UNE SEMAINE CHEZ KADHAFI
Invité à Tripoli pendant une semaine par le régime de Mouammar Kadhafi aux grandes heures de l’insurrection libyenne.
Invité, c’est à dire accueilli à l’aéroport, logé dans un palace étoilé de la capitale (avec TV, WI-FI mais pas Facebook), nourri à sa table opulente, véhiculé dans un autobus protégé, gratifié d’un téléphone portable à portée illimitée (mais toujours sur écoute) et informé (ou désinformé) par les soins d’un service de presse aux ordres du leader libyen.
Drôle de situation à laquelle je suis confronté avec un groupe de journalistes de la presse internationale. A la fois heureux et stupéfait de l’opportunité de sillonner la capitale libyenne et soucieux d’échapper à nos hôtes. Pour capter le clandestin, l’inattendu, l’incontrôlable, ce qu’aucun service de presse aussi minutieux soit-il, ne pourra jamais maitriser.
27 février - 6 mars 2011
Relativement calme, comparé au reste du pays, Tripoli reste le bastion de Mouamar Kafhafi qui maintient une terreur policée.
Kadhafi arrive au 34 congrès général du peuple libyen. Un monologue de plus de deux heures durant lequel il promet plus de liberté de parole, une amnistie pour la rébellion et une nouvelle constitution.
Salué par sa propre effigie qui orne les murs de la capitale, le colonel regagne Bab al-Aziziya, son campement hautement sécurisé.

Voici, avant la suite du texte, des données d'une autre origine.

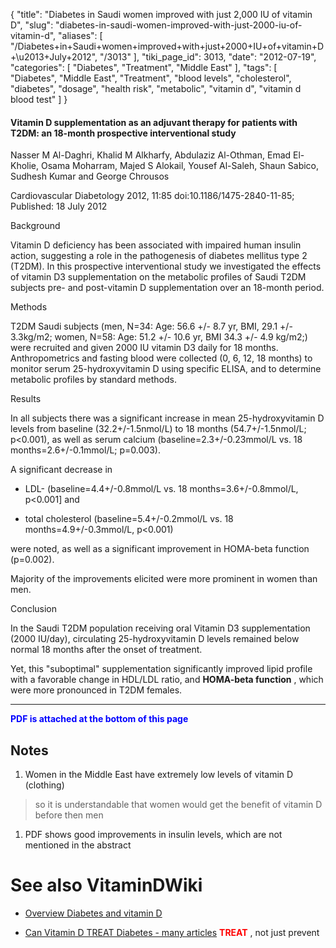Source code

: {
    "title": "Diabetes in Saudi women improved with just 2,000 IU of vitamin D",
    "slug": "diabetes-in-saudi-women-improved-with-just-2000-iu-of-vitamin-d",
    "aliases": [
        "/Diabetes+in+Saudi+women+improved+with+just+2000+IU+of+vitamin+D+\u2013+July+2012",
        "/3013"
    ],
    "tiki_page_id": 3013,
    "date": "2012-07-19",
    "categories": [
        "Diabetes",
        "Treatment",
        "Middle East"
    ],
    "tags": [
        "Diabetes",
        "Middle East",
        "Treatment",
        "blood levels",
        "cholesterol",
        "diabetes",
        "dosage",
        "health risk",
        "metabolic",
        "vitamin d",
        "vitamin d blood test"
    ]
}


#### Vitamin D supplementation as an adjuvant therapy for patients with T2DM: an 18-month prospective interventional study

Nasser M Al-Daghri, Khalid M Alkharfy, Abdulaziz Al-Othman, Emad El-Kholie, Osama Moharram, Majed S Alokail, Yousef Al-Saleh, Shaun Sabico, Sudhesh Kumar and George Chrousos

Cardiovascular Diabetology 2012, 11:85 doi:10.1186/1475-2840-11-85; Published: 18 July 2012

Background

Vitamin D deficiency has been associated with impaired human insulin action, suggesting a role in the pathogenesis of diabetes mellitus type 2 (T2DM). In this prospective interventional study we investigated the effects of vitamin D3 supplementation on the metabolic profiles of Saudi T2DM subjects pre- and post-vitamin D supplementation over an 18-month period.

Methods

T2DM Saudi subjects (men, N=34: Age: 56.6 +/- 8.7 yr, BMI, 29.1 +/- 3.3kg/m2; women, N=58: Age: 51.2 +/- 10.6 yr, BMI 34.3 +/- 4.9 kg/m2;) were recruited and given 2000 IU vitamin D3 daily for 18 months. Anthropometrics and fasting blood were collected (0, 6, 12, 18 months) to monitor serum 25-hydroxyvitamin D using specific ELISA, and to determine metabolic profiles by standard methods.

Results

In all subjects there was a significant increase in mean 25-hydroxyvitamin D levels from baseline (32.2+/-1.5nmol/L) to 18 months (54.7+/-1.5nmol/L; p<0.001), as well as serum calcium (baseline=2.3+/-0.23mmol/L vs. 18 months=2.6+/-0.1mmol/L; p=0.003). 

A significant decrease in 

* LDL- (baseline=4.4+/-0.8mmol/L vs. 18 months=3.6+/-0.8mmol/L, p<0.001] and 

* total cholesterol (baseline=5.4+/-0.2mmol/L vs. 18 months=4.9+/-0.3mmol/L, p<0.001) 

were noted, as well as a significant improvement in HOMA-beta function (p=0.002). 

Majority of the improvements elicited were more prominent in women than men.

Conclusion

In the Saudi T2DM population receiving oral Vitamin D3 supplementation (2000 IU/day), circulating 25-hydroxyvitamin D levels remained below normal 18 months after the onset of treatment. 

Yet, this "suboptimal" supplementation significantly improved lipid profile with a favorable change in HDL/LDL ratio, and  **HOMA-beta function** , which were more pronounced in T2DM females.

- - - - - - - - - - - - - - - - - - 

 **<span style="color:#00F;">PDF is attached at the bottom of this page</span>** 

## Notes

1. Women in the Middle East have extremely low levels of vitamin D (clothing)

> so it is understandable that women would get the benefit of vitamin D before then men

1. PDF shows good improvements in insulin levels, which are not mentioned in the abstract

# See also VitaminDWiki

* [Overview Diabetes and vitamin D](/posts/overview-diabetes-and-vitamin-d)

* [Can Vitamin D TREAT Diabetes - many articles](/posts/can-vitamin-d-treat-diabetes-many-articles)  **<span style="color:#F00;">TREAT</span>** , not just prevent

Kadhafi achète sa tranquillité. Chaque citoyen libyen reçoit aujourd'hui exceptionnellement 500 dinars(l'équivalent d'un SMIC) et du crédit sur son téléphone portable. Le prix du carburant a aussi baissé...

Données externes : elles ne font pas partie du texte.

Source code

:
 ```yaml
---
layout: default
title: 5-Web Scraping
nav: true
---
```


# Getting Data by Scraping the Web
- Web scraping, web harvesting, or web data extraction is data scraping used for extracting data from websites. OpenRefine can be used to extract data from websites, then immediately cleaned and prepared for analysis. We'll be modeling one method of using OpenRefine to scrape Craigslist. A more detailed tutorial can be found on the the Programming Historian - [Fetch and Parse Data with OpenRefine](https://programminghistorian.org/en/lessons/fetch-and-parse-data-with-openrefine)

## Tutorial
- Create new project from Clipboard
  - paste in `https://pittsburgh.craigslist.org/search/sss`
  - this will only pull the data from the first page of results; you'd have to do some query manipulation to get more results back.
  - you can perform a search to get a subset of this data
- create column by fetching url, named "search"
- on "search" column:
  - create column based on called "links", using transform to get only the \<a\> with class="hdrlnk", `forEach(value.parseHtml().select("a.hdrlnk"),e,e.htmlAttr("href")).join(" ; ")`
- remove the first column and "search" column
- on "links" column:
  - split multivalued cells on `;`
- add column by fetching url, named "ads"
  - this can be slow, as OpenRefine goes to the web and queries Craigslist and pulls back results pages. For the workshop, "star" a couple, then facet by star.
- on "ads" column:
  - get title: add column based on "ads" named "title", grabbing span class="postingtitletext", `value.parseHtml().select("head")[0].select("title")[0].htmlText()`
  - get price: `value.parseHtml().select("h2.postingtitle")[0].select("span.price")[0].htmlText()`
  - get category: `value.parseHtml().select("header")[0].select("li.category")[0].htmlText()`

Vacarme dans les rues de Tripoli et embouteillage sur la place Verte. La télévision libyenne, ainsi que des hauts parleurs, annoncent la défaite des insurgés et la reprise des villes de l'est du pays.
L'information est bien évidement fausse, la propagande tourne à plein régime. Mais tous les libyens sont quand même incités à manifester leur allégresse.
Malgré la peur, de nombreuses personnes m'abordent pour me confier leur haine du colonel et leur espoir d’un changement.
"Dieu, Kadhafi, la Libye et rien d'autre!..." C'est bon, j'ai compris pourquoi les autorités libyennes m'ont accordé un visa d'entrée.
A partir de maintenant, tous les moyens sont bons pour échapper au contrôle de mes hôtes.
Je me faufile avec un groupe de civils favorables au régime.
Ils m'entrainent dans le quartier de Tadjoura, pour donner la chasse aux manifestants hostiles au régime.
C'est vendredi, un millier de personnes tentent de se rassembler pour manifester à la sortie du lieu culte.
Très rapidement, les manifestants sont dispersés. Je dois vite retrouver mes hôtes pour qu'ils ne s'aperçoivent pas de mon absence.
Le Monument dédié au Livre Vert de Kadhafi est toujours debout, posé sur les livres "périmés" que sont le livre rouge du communisme et le livre bleu du capitalisme. Mais chancelant, car sorti de son socle par des contestataires.
La contestation monte pourtant toujours dans certains quartiers.
Les rassemblements sont réprimés avec de plus en plus de violence.
Aujourd'hui, on enterre Abdul Fattah, un jeune homme tué lors de la manifestation de la veille.
Pour quitter le pays, nous sommes emmenés sous bonne escorte à la frontière tunisienne. Notre bus est obligé de contourner la ville de Zawiyah qui est tenue par l'insurrection.
Poste frontière de Ras Jdir. Les derniers travailleurs étrangers quittent le pays.